Agent hijacking vulnerabilities prove even more concerning for enterprise deployments. Organizations increasingly deploy AI agents with elevated permissions to automate workflows, access sensitive data, and interact with external systems. A compromised agent operating with those permissions could exfiltrate proprietary information, manipulate internal systems, or launch attacks against connected infrastructure—exactly the scenarios NIST testing simulated.
The embedded political narratives identified in the assessment create different risks. While obvious propaganda might be easy to spot, subtle bias in how systems frame issues, what information they prioritize, or which perspectives they validate can shape user understanding without triggering conscious skepticism. When AI systems become trusted information sources, embedded biases gain outsized influence.

Market Dynamics vs Security Considerations
DeepSeek’s 1000% download growth despite these security findings reveals tension between market appeal and safety considerations. The ability to run capable models locally without ongoing API costs represents genuine value for developers and researchers. Open-weight approaches enable experimentation, customization, and deployment in environments where cloud API access isn’t feasible or desirable.

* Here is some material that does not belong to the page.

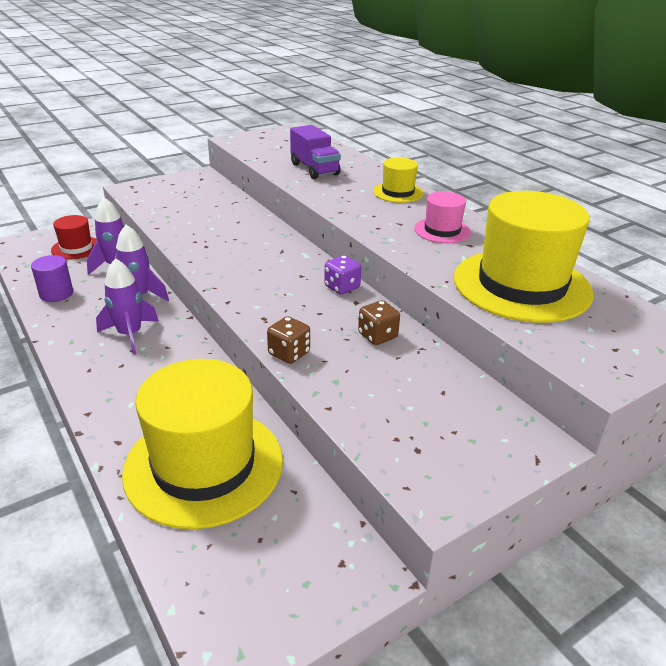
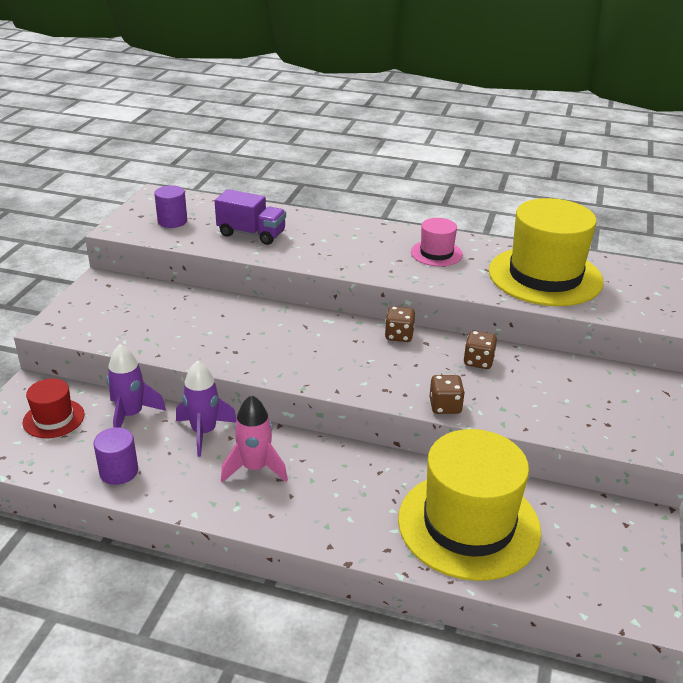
camera: 40 degrees left, 0 degrees up
(130, 335) = (255, 468): purple rocket -> pink rocket
(275, 146) = (172, 221): none -> purple cylinder
(342, 287) = (399, 335): purple dice -> brown dice
(398, 192) = (354, 231): yellow hat -> none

This creates a dilemma: the same openness that makes DeepSeek attractive also makes it vulnerable. Closed commercial models can implement server-side safety measures that can’t be bypassed by users. Open-weight models place complete control—including ability to remove safety features—in users’ hands. Neither approach is inherently superior, but they involve different trade-offs between capability, security, and control.
The exclusion of DeepSeek V3.2 from NIST testing represents a legitimate methodology question. Evaluations necessarily lag behind rapidly evolving technology, but assessing older versions while newer ones exist risks drawing conclusions that don’t reflect current capabilities. Whether V3.2 addresses the vulnerabilities found in earlier versions remains unclear, though the report’s findings likely still apply to the hundreds of thousands of V3 deployments already in production.

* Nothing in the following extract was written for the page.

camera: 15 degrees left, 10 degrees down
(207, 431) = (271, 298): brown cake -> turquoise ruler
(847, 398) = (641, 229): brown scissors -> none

American model performance advantages of 20-80% across tested criteria, combined with 35% lower operational costs, would normally make competitive positioning straightforward. But geopolitical considerations now override purely technical or economic factors in many deployment decisions. Government agencies and critical infrastructure operators face pressure to avoid foreign AI systems regardless of performance metrics.

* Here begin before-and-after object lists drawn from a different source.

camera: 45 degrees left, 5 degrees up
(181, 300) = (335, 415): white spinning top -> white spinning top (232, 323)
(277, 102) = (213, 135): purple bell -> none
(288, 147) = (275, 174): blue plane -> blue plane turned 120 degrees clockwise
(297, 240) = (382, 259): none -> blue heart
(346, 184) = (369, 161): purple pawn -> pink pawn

The report frames AI development as a national security competition rather than a collaborative technological advancement. This framing has consequences—it accelerates bifurcation of AI ecosystems along geopolitical lines, reduces international collaboration on safety research, and potentially slows progress by fragmenting efforts and limiting cross-pollination of ideas.
Whether DeepSeek’s vulnerabilities reflect intentional backdoors, insufficient security investment, or inherent challenges in open model development remains debatable. The NIST report doesn’t claim deliberate malice, but in national security contexts, distinguishing between incompetence and intent becomes less important than addressing exploitable weaknesses regardless of their origin.
Organizations evaluating AI systems now face additional complexity beyond technical capabilities—they must weigh security vulnerabilities, geopolitical considerations, regulatory pressures, and potential future restrictions on foreign AI usage. The NIST assessment transforms these considerations from abstract concerns into documented risks with official government backing, shifting calculation for many potential DeepSeek adopters.